Moumita De Sarkar

I wanted to tell him sorry but I didn't say a word.

APOLOGY TO A FATHER FROM HIS DAUGHTER
Every girl grows up appreciating her father. My father also was the best man in my life and so was I, the apple of his eyes. Both of my parents had worked hard so that me and my younger brother can have a nice upbringing and a brighter future. My father made relentless efforts to develop in us a sense of discipline, value of hard work and the ability to be calm, patient and respectful towards others even at hard times. I tried to be disciplined and hardworking but I could not remain calm and respectful even towards him many times.
I remember, I had started working and lived outside my hometown; came home during holidays.It was during one such trip, my train was late. I was struggling to take my luggage out of train and was tensed thinking if I would be able to catch my flight back home. My father was calling me in my mobile at the same time. I thought that let him call, I would call him back later. But he was calling me repeatedly (probably a bit worried) as I was not answering his calls. Finally, I picked up his call. He asked me politely, “Have you reached? Was the train late?” Without thinking anything, I shouted at the top of my voice and replied, “Yes, the train was late but I have reached safely. But you can also be a little more sensitive. When you can see I am not answering your calls, then there might be some reason, right? I can be busy picking my luggage or in anything important. You will never realize it and go on calling me again and again. Why can’t you be more patient and wait for me calling you back instead of irritating me like this.”
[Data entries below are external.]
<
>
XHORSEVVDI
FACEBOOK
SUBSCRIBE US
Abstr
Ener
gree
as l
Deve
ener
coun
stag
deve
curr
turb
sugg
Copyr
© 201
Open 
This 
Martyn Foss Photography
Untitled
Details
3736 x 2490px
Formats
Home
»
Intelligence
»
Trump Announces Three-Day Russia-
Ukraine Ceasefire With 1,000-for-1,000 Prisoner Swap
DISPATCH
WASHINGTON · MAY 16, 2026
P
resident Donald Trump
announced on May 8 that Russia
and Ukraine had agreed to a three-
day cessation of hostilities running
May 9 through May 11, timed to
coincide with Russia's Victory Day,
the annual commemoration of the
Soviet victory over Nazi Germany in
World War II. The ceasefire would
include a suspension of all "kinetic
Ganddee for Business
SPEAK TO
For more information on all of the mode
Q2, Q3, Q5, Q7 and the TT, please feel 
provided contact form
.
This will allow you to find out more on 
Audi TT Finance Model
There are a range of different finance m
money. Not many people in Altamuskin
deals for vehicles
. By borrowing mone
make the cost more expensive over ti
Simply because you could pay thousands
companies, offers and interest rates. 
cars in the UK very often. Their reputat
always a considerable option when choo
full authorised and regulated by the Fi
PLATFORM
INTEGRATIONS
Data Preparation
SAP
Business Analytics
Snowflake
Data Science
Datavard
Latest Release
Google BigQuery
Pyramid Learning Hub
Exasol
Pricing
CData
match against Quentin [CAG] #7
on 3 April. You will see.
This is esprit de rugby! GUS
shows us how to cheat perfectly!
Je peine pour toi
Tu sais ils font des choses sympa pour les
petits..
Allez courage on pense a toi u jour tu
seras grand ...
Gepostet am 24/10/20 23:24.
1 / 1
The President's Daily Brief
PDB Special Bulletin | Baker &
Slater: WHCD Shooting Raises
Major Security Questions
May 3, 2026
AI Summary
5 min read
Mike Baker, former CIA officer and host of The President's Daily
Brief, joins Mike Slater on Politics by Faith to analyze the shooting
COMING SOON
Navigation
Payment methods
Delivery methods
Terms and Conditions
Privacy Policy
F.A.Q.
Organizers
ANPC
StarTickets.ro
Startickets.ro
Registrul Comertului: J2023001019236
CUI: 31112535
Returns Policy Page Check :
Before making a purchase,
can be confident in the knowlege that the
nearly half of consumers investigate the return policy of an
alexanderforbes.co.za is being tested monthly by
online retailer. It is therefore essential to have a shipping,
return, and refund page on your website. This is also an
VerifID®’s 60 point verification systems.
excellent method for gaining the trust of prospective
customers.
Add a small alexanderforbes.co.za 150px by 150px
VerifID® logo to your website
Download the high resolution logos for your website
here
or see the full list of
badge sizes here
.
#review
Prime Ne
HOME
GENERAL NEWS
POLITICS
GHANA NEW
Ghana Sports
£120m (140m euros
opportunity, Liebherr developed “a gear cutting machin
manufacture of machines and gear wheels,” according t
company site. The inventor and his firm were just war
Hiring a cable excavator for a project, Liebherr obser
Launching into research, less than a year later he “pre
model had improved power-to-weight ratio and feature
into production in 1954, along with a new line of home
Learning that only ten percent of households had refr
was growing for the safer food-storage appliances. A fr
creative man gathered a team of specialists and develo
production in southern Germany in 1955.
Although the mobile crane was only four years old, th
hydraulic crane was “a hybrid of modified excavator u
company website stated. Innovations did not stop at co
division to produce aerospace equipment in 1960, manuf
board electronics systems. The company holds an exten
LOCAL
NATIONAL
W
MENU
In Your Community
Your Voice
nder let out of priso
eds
This was the first time in my life that I had talked to my father in such a rude manner. I received a long silence from his end and then he told me in a low tone, “Okay, come home safely.” I realized what I had done, I had hurt him like anything, when he was just worried about my safety. I wanted to tell him sorry but I didn’t say a word.
After many years when my younger brother, who works away from home, sometimes doesn’t answer repeated calls, for whatsoever reasons, leaving me in an anxious state of mind, I remember what my father exactly went through. Today, my father is no more and I can’t say SORRY to him for what I did that day, even though I badly want to apologize. From that episode, I have learnt that life is very short. You never know when someone you love is suddenly no more. So we should always try to be compassionate toward our parents and loved ones as much as we can. This is the least that we can do for them.